== Extract ==
“Give them what they want”. For blogs that translates to “write content that people want to read”. Easier said than done, right? How do you know what “they” want, are you meant to be psychic? There are a few ways of working out what is popular right now:
- Digg, see what is hitting the front page
- Del.icio.us, popular links
- Technorati, see what the buzz is in blogs right now
- Flickr, you can see if there is a popular tag being used
- Wordtracker, see what gets searched most often in your niche
- Your top posts in metrics, write more of what gets hit most
What would happen though if you only posted about what was already popular? A pretty bland blog where everyone who reads it ends up sounding like a frog; “read it, read it, read it”. The only idea out of that list that is not based on cribbing other peoples posts is number 6, but if you keep writing the same old stuff people will soon become bored.
So you have to look outside of what is already popular. For sure use those services listed above and do those things, but the aim should be to uncover previously less known shiny hidden nuggets rather than strip-mining the top 10 most popular links. You can guarantee BoingBoing and hundreds of other blogs already got there first. Your readers are coming to you for something different, something unique and special to you.
Hmmm, how do you manage “unique“?
Many writers suggest you should write for yourself. You can not please everybody so you are better off writing to your own taste and hope that enough people think the same way that your content is well received. There is a lot to be said for this tactic and as an everyday rule of thumb I guess it mostly works. Every now and then though something will come along and cause you to question that line of thinking.
On my photography blog I feel pretty tuned-in to the camera-geek audience, I am after all a fully paid up lifetime member of the photo nerd club. Darren Rowse though showed perhaps I am not so tuned in after all. He posted an innocent little post about how to hold a camera. I didn’t link to it, in fact I nearly snorted my cornflakes across the room when I saw it thinking it was downright hilarious that he wrote it. What a fool I was, I see that little post generated what he describes as a traffic tsunami. What I took as insultingly basic worked out to be a massive success for his brand new blog, he touched on a topic people absolutely wanted to read and link to.
So if looking to what is already popular doesn’t work, nobody else was writing about how to hold a camera after all, and writing for yourself also doesn’t work, what is left?
===
### [To be done]
A. In the blog-writing article, how does Darren Rowse describe the result of his post about how to hold a camera?
B. In the blog-writing article, replace "nuggets" with "gems" in everything from "So you have" down to "special to you.".
C. Which online services does the blog-writing article list as ways to work out what is popular right now?
== Rows ==
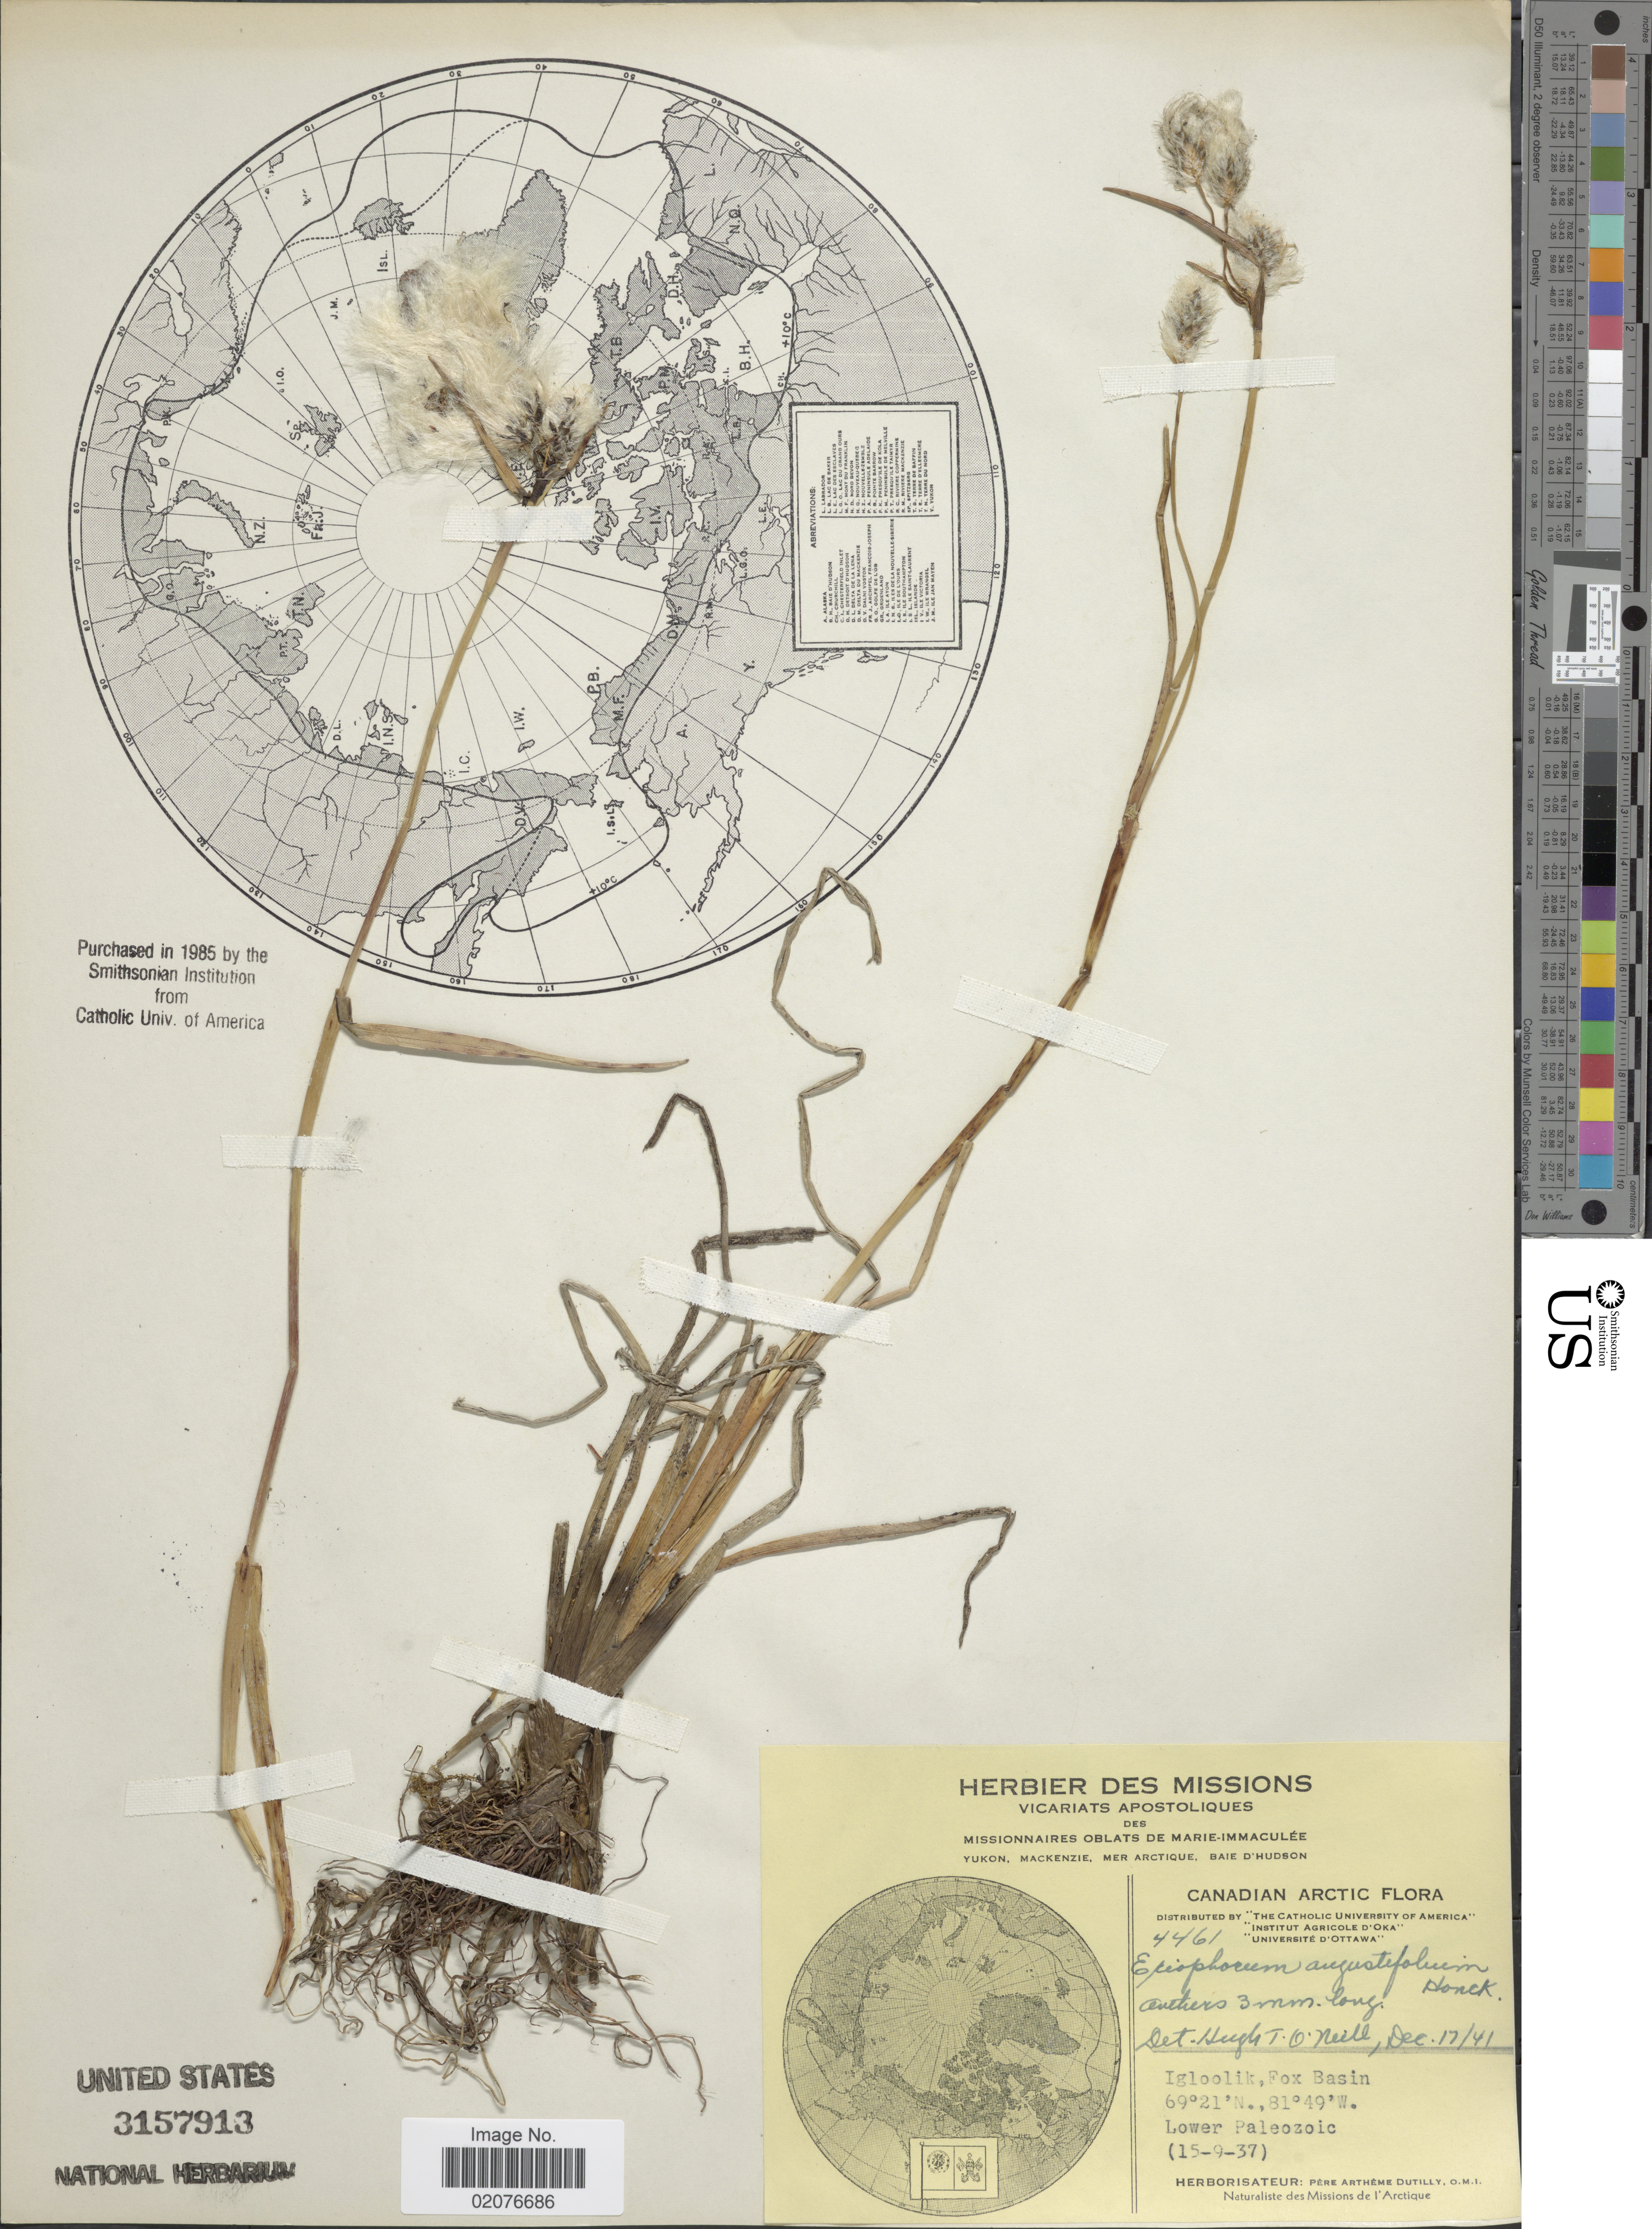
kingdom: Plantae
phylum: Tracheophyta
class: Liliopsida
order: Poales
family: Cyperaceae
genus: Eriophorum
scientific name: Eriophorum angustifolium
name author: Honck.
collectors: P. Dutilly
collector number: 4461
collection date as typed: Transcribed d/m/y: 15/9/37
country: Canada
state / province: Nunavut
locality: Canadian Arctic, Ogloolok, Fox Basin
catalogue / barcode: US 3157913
===
### [The results]
A. He describes it as a traffic tsunami.

B.
So you have to look outside of what is already popular. For sure use those services listed above and do those things, but the aim should be to uncover previously less known shiny hidden gems rather than strip-mining the top 10 most popular links. You can guarantee BoingBoing and hundreds of other blogs already got there first. Your readers are coming to you for something different, something unique and special to you.

C. Digg, Del.icio.us, Technorati, Flickr, Wordtracker